### Available data
****************

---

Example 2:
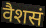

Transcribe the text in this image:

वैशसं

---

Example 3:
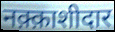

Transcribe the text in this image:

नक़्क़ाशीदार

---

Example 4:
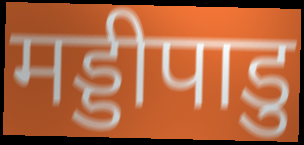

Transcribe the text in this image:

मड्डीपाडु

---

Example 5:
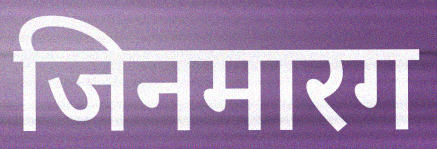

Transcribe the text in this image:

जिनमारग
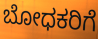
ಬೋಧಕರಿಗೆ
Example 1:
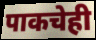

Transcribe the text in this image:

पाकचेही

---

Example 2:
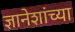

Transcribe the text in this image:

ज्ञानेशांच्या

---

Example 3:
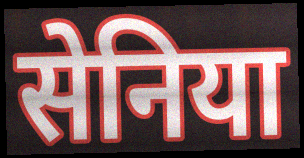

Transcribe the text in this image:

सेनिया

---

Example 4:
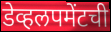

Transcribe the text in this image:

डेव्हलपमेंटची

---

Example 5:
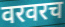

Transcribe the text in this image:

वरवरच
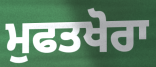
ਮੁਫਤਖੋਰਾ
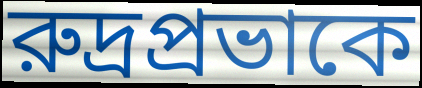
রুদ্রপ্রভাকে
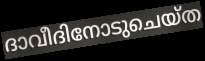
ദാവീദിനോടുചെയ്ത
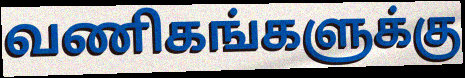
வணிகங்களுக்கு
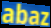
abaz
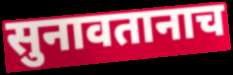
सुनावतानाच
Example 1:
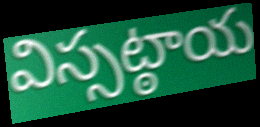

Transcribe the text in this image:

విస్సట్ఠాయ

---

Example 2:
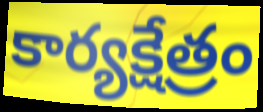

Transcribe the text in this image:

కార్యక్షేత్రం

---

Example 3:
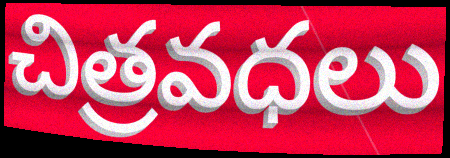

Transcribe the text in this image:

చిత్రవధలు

****************

### Exercise goal
Please print the data above once more, exactly as it appears, with no pictures.

### Response for this exercise
---

Example 2:

Transcribe the text in this image:

वैशसं

---

Example 3:

Transcribe the text in this image:

नक़्क़ाशीदार

---

Example 4:

Transcribe the text in this image:

मड्डीपाडु

---

Example 5:

Transcribe the text in this image:

जिनमारग
ಬೋಧಕರಿಗೆ
Example 1:

Transcribe the text in this image:

पाकचेही

---

Example 2:

Transcribe the text in this image:

ज्ञानेशांच्या

---

Example 3:

Transcribe the text in this image:

सेनिया

---

Example 4:

Transcribe the text in this image:

डेव्हलपमेंटची

---

Example 5:

Transcribe the text in this image:

वरवरच
ਮੁਫਤਖੋਰਾ
রুদ্রপ্রভাকে
ദാവീദിനോടുചെയ്ത
வணிகங்களுக்கு
abaz
सुनावतानाच
Example 1:

Transcribe the text in this image:

విస్సట్ఠాయ

---

Example 2:

Transcribe the text in this image:

కార్యక్షేత్రం

---

Example 3:

Transcribe the text in this image:

చిత్రవధలు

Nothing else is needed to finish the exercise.